Panicked conversations are underway in Conservative circles regarding a potential merger or electoral pact with Reform – even the removal of Badenoch and appointment of a “unite the right” leader who can bring the two parties together. Last week, the Telegraph published a leaked recording of the Tory MP Esther McVey suggesting her party should “let” Reform win the Runcorn by-election on 1 May as part of an electoral pact where Reform would stand aside in places the Conservatives have greater chance of winning, and vice versa. It comes as Robert Jenrick, a rising star on the party’s right, has publicly voiced support for a potential merger.
That message isn’t just to disillusioned voters wondering which box to tick on their ballots.
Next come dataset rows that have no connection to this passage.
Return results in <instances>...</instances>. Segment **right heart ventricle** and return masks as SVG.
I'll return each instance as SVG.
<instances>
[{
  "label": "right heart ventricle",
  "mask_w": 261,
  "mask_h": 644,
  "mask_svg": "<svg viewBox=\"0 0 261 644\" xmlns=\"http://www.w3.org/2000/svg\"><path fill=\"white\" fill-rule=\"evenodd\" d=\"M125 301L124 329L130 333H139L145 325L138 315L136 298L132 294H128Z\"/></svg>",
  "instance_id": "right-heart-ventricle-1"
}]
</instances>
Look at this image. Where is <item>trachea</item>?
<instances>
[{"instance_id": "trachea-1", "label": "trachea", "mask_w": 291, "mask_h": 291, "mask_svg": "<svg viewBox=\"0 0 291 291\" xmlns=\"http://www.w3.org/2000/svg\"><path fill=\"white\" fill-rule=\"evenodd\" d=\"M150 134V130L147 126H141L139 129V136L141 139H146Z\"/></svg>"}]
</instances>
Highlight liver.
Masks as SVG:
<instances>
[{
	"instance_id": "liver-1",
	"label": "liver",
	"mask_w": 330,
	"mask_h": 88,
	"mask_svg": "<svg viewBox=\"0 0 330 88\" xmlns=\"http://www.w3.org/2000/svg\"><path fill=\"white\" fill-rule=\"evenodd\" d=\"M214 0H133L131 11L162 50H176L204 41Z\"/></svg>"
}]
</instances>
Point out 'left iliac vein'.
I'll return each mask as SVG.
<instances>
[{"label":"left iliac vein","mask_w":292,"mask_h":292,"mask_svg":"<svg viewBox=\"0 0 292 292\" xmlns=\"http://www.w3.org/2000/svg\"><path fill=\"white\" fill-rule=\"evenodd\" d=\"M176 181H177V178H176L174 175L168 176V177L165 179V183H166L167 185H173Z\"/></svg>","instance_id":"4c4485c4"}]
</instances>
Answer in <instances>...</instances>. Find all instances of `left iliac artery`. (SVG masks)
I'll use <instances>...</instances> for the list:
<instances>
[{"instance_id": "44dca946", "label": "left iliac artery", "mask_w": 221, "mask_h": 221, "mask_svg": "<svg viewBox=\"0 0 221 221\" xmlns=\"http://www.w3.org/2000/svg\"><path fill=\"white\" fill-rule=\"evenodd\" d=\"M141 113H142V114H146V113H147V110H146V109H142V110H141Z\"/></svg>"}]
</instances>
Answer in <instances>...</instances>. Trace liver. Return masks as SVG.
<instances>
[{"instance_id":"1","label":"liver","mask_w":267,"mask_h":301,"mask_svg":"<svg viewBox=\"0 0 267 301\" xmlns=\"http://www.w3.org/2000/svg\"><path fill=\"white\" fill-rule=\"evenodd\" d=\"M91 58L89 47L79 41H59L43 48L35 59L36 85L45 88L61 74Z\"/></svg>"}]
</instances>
If Andrea Jenkyns can win for Reform in Lincolnshire, what does that say to other disgruntled Conservatives? The narrative here – of a Brexit-backing, Boris Johnson-era Conservative defecting to Reform and then winning – would turbocharge fears of the Tories’ demise. Conservative politicians are said to be watching intently.
If Jenkyns does win, the Tory party is braced for further defections – and for a renewed frenzy over a potential deal or even merger. But if she doesn’t, some of the momentum Reform has built up will slow. The party has poured everything it has into Lincolnshire. If it can’t win here, doubts will emerge over how solid it’s polling figures really are.
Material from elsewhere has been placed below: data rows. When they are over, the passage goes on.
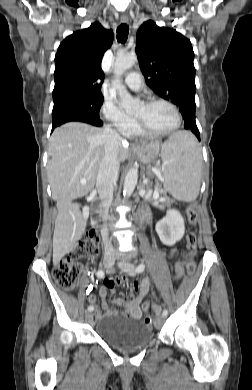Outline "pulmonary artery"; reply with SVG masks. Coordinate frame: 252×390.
Segmentation results:
<instances>
[{"mask_svg": "<svg viewBox=\"0 0 252 390\" xmlns=\"http://www.w3.org/2000/svg\"><path fill=\"white\" fill-rule=\"evenodd\" d=\"M125 84L132 90H139L142 86V78L141 75L137 72H131L129 73L125 79Z\"/></svg>", "mask_w": 252, "mask_h": 390, "instance_id": "1", "label": "pulmonary artery"}]
</instances>
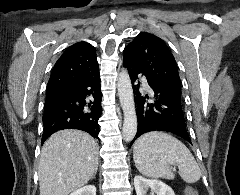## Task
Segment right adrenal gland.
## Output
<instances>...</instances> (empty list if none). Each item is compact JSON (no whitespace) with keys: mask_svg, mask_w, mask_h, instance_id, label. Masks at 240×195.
Masks as SVG:
<instances>
[{"mask_svg":"<svg viewBox=\"0 0 240 195\" xmlns=\"http://www.w3.org/2000/svg\"><path fill=\"white\" fill-rule=\"evenodd\" d=\"M95 175H92V179H94Z\"/></svg>","mask_w":240,"mask_h":195,"instance_id":"right-adrenal-gland-1","label":"right adrenal gland"}]
</instances>
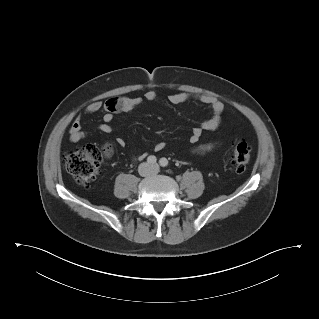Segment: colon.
Wrapping results in <instances>:
<instances>
[{
  "label": "colon",
  "mask_w": 319,
  "mask_h": 319,
  "mask_svg": "<svg viewBox=\"0 0 319 319\" xmlns=\"http://www.w3.org/2000/svg\"><path fill=\"white\" fill-rule=\"evenodd\" d=\"M117 103V99L109 101L110 106ZM110 151L108 145L103 148L86 145L66 154L63 158V165L79 184L89 186L97 177L99 168ZM250 156V146L245 141H236L231 150L232 168L238 173L244 172Z\"/></svg>",
  "instance_id": "5ec220e1"
}]
</instances>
Reform leads the Conservatives by two points nationally. It has momentum. And Farage leads Badenoch on public preference for prime minister. But the stakes are high: to break the mould of politics in Britain, Reform needs to demonstrate it can make widespread electoral gains.
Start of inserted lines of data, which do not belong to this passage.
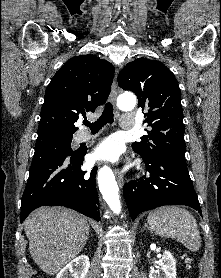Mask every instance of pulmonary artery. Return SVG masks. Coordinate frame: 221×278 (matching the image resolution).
Returning a JSON list of instances; mask_svg holds the SVG:
<instances>
[{"instance_id":"1","label":"pulmonary artery","mask_w":221,"mask_h":278,"mask_svg":"<svg viewBox=\"0 0 221 278\" xmlns=\"http://www.w3.org/2000/svg\"><path fill=\"white\" fill-rule=\"evenodd\" d=\"M135 119L132 115H124L121 118V127L123 129H133L134 128ZM91 138L90 132L86 130H82L78 132L76 140L77 142H84Z\"/></svg>"}]
</instances>
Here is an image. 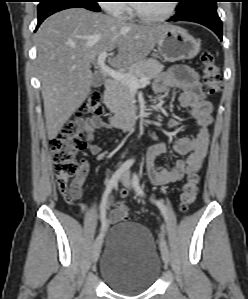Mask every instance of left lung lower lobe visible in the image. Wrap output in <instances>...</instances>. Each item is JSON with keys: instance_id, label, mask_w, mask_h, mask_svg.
Wrapping results in <instances>:
<instances>
[{"instance_id": "0a47b994", "label": "left lung lower lobe", "mask_w": 248, "mask_h": 299, "mask_svg": "<svg viewBox=\"0 0 248 299\" xmlns=\"http://www.w3.org/2000/svg\"><path fill=\"white\" fill-rule=\"evenodd\" d=\"M216 6H204L191 11L190 13L182 12L177 9L174 17L168 21H191L202 24L215 32L222 40V22L217 14Z\"/></svg>"}]
</instances>
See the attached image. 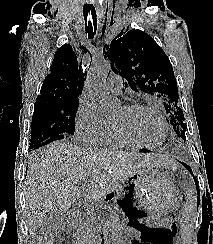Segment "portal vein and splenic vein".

If Reform succeeds against Labour, either in the by-election or on councils, then fearful Labour MPs could tack right and demand Starmer do likewise. Blue Labour could become the norm, not the exception, in the factional fights over conference season. If Reform succeeds against the Tories, then Badenoch’s status as a non-entity leader will be confirmed. If Reform fails, however, then all the talk of Farage running the largest party come the next election would turn out to be little more than noise.